I did 5 requests to AWS S3 for an empty file, no etag, average response time of 147ms:

> time curl -vs http://localhost:8888/EMPTY_FILE -H "Host: varnish-s3-test.s3-us-west-2.amazonaws.com" -H "profile: s3_west_ro"
*   Trying 127.0.0.1...
* TCP_NODELAY set
* Connected to localhost (127.0.0.1) port 8888 (#0)
> GET /EMPTY_FILE HTTP/1.1
> Host: varnish-s3-test.s3-us-west-2.amazonaws.com
> User-Agent: curl/7.58.0
> Accept: */*
> profile: s3_west_ro
> 
< HTTP/1.1 200 OK
< x-amz-id-2: 25DfBa8rFbbZreUXfdFwOayUuM2qBoTiwF9U31CO5XKmwdj722UaiW8PShdiA3ccYqm5C0lVYpw=
< x-amz-request-id: 8E08A78774C98648
< Date: Mon, 08 Jun 2020 16:31:35 GMT
< Last-Modified: Mon, 08 Jun 2020 16:25:53 GMT
< ETag: "d41d8cd98f00b204e9800998ecf8427e"
< Accept-Ranges: bytes
< Content-Type: binary/octet-stream
< Content-Length: 0
< Server: AmazonS3
< X-Varnish: 32893
< Age: 0
< Via: 1.1 varnish (Varnish/6.0)
< Connection: keep-alive
< 
* Connection #0 to host localhost left intact

real    0m0.203s
user    0m0.008s
sys 0m0.007s

With an Etag and 304 response, 115ms:

> time curl -vs http://localhost:8888/EMPTY_FILE -H "Host: varnish-s3-test.s3-us-west-2.amazonaws.com" -H "profile: s3_west_ro" -H "If-None-Match: \"d41d8cd98f00b204e9800998ecf8427e\""
*   Trying 127.0.0.1...
* TCP_NODELAY set
* Connected to localhost (127.0.0.1) port 8888 (#0)
> GET /EMPTY_FILE HTTP/1.1
> Host: varnish-s3-test.s3-us-west-2.amazonaws.com
> User-Agent: curl/7.58.0
> Accept: */*
> profile: s3_west_ro
> If-None-Match: "d41d8cd98f00b204e9800998ecf8427e"
> 
< HTTP/1.1 304 Not Modified
< x-amz-id-2: 8DSJKu7lwOPVbOOk4fe7VTQ4/e5w0ZcQTMfr11qa61QOm2unI4clbt2Yz1lCmMz0FjshhTOtngs=
< x-amz-request-id: 914E32B6A4214718
< Date: Mon, 08 Jun 2020 16:35:16 GMT
< Last-Modified: Mon, 08 Jun 2020 16:25:53 GMT
< ETag: "d41d8cd98f00b204e9800998ecf8427e"
< Server: AmazonS3
< X-Varnish: 32899
< Age: 0
< Via: 1.1 varnish (Varnish/6.0)
< Connection: keep-alive
< 
* Connection #0 to host localhost left intact

real    0m0.102s
user    0m0.016s
sys 0m0.000s

My concern is that backends might send no body in error with the valid Etag/LM

For the S3 usecase, this would mean an invalid content length and the response would be an error. So the Etag would be dropped.

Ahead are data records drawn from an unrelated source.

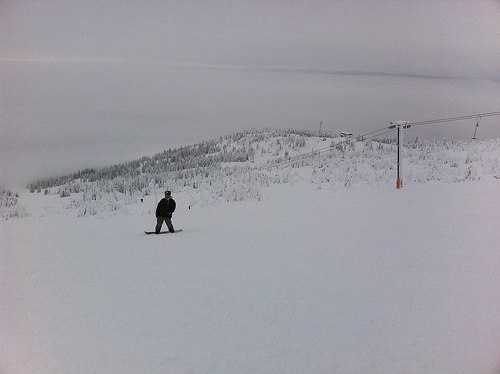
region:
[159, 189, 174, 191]
Person wearing black hat.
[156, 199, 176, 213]
Person wearing black coat.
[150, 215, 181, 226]
Person wearing gray pants.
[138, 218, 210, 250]
Person standing on snow board.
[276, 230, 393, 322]
Snow is covering ground.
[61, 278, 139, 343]
Snow on ground is white.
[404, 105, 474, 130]
Wires connected to pole.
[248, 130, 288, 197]
Trees on side of hill.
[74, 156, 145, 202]
Trees on side of hill.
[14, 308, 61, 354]
Snow covering the ground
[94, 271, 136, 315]
Snow covering the ground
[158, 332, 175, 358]
Snow covering the ground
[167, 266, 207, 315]
Snow covering the ground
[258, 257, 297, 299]
Snow covering the ground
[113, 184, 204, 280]
PErson in the snow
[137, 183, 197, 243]
A snowboarder on a slope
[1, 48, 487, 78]
white and pale line between sky and snow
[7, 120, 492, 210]
curved slope covered in snow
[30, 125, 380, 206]
upright stubble of trees in snow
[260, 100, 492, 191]
pole and wires toward top of slope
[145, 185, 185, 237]
dark silhouette of snowboarder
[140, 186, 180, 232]
legs apart on board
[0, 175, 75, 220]
clear path through snow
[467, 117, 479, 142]
tower in distance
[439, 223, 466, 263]
white snow on ground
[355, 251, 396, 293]
white snow on ground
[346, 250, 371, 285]
white snow on ground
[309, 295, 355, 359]
white snow on ground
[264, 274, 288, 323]
white snow on ground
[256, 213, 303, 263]
white snow on ground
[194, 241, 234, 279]
white snow on ground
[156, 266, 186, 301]
white snow on ground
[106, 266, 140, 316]
white snow on ground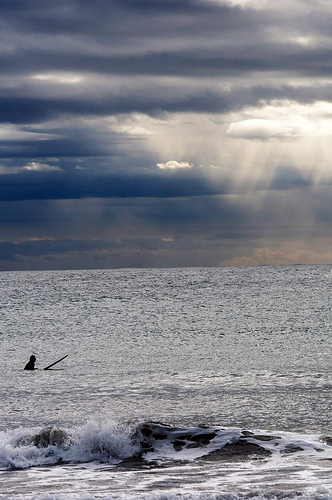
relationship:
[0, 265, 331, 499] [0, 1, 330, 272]
water under clouds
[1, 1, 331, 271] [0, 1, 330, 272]
sunlight shining through clouds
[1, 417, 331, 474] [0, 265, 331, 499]
wave in water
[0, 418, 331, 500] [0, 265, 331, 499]
white foam in water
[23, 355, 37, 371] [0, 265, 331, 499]
surfer in water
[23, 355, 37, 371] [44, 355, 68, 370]
surfer holding surfboard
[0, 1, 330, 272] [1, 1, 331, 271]
clouds are in sky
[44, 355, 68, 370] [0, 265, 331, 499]
surfboard stickout of water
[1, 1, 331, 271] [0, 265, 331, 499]
sky meets water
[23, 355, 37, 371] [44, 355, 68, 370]
surfer near surfboard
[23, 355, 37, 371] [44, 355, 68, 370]
surfer next to surfboard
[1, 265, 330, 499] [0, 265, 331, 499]
ripples are in water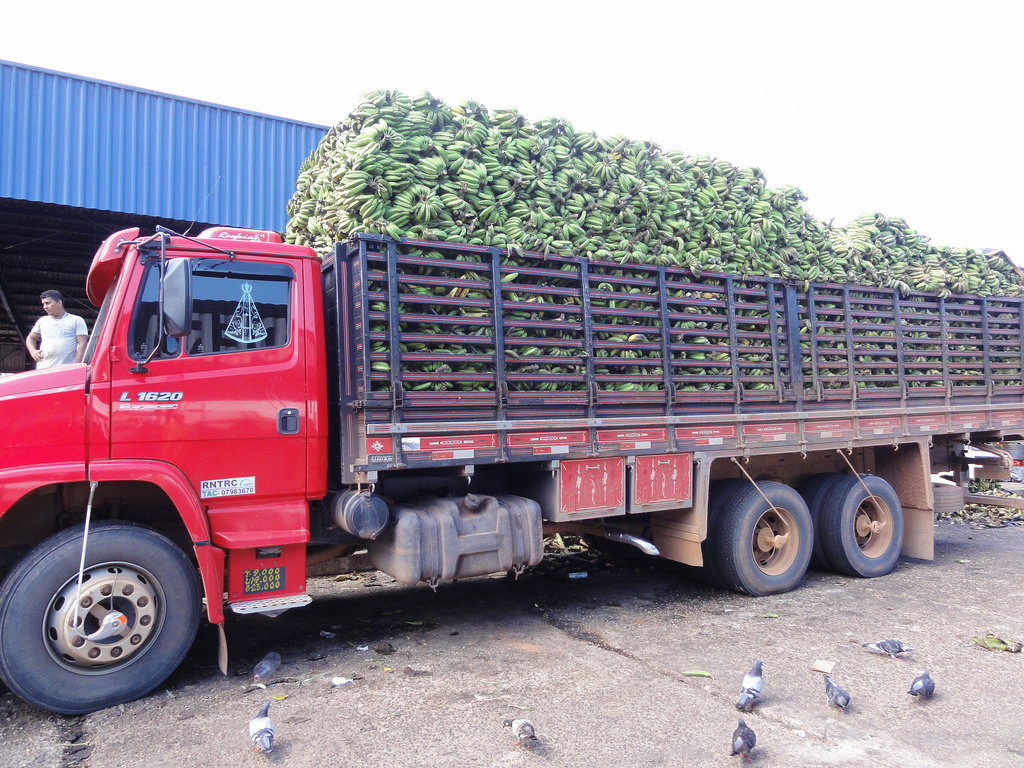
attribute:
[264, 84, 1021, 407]
banana — large, green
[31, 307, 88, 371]
shirt — white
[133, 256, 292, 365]
window — driver side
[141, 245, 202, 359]
mirror — large, driver side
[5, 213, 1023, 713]
truck — red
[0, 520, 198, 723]
tire — black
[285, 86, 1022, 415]
bananas — piled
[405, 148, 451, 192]
banana bunch — large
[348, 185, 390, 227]
banana bunch — large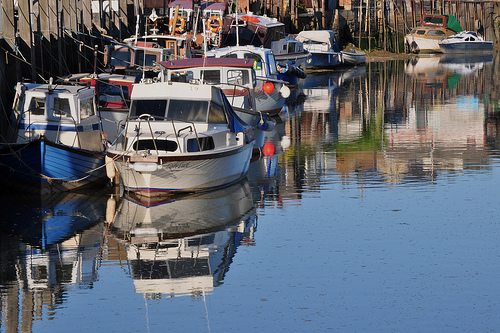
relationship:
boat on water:
[105, 80, 255, 207] [12, 55, 497, 327]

nigoroll commented 4 years ago

@rezan would it be possible to get the response times for a statistically relevant number, like 1000 requests? Also, could you clarify, is AWS pricing different based on the response status?

rezan commented 4 years ago

Also, could you clarify, is AWS pricing different based on the response status?

I don't think so.

rezan commented 4 years ago

I did 100 requests with no ETag, and 100 with an ETag:

No ETag: 81.0788ms ETag: 80.8085ms

https://filebin.varnish-software.com/lAbU0L39gZx3Jxin-reza-x1-g6

nigoroll commented 4 years ago

Thank you, @rezan . That would not appear to be a relevant difference, or would it?

rezan commented 4 years ago

Really hard to say much here. Looks like we are measuring network latency.

nigoroll commented 1 year ago

Bugwash discussed this ticket again: WONTFIX because no valid case was shown and we seem to all agree that a 304 for an empty body is pointless.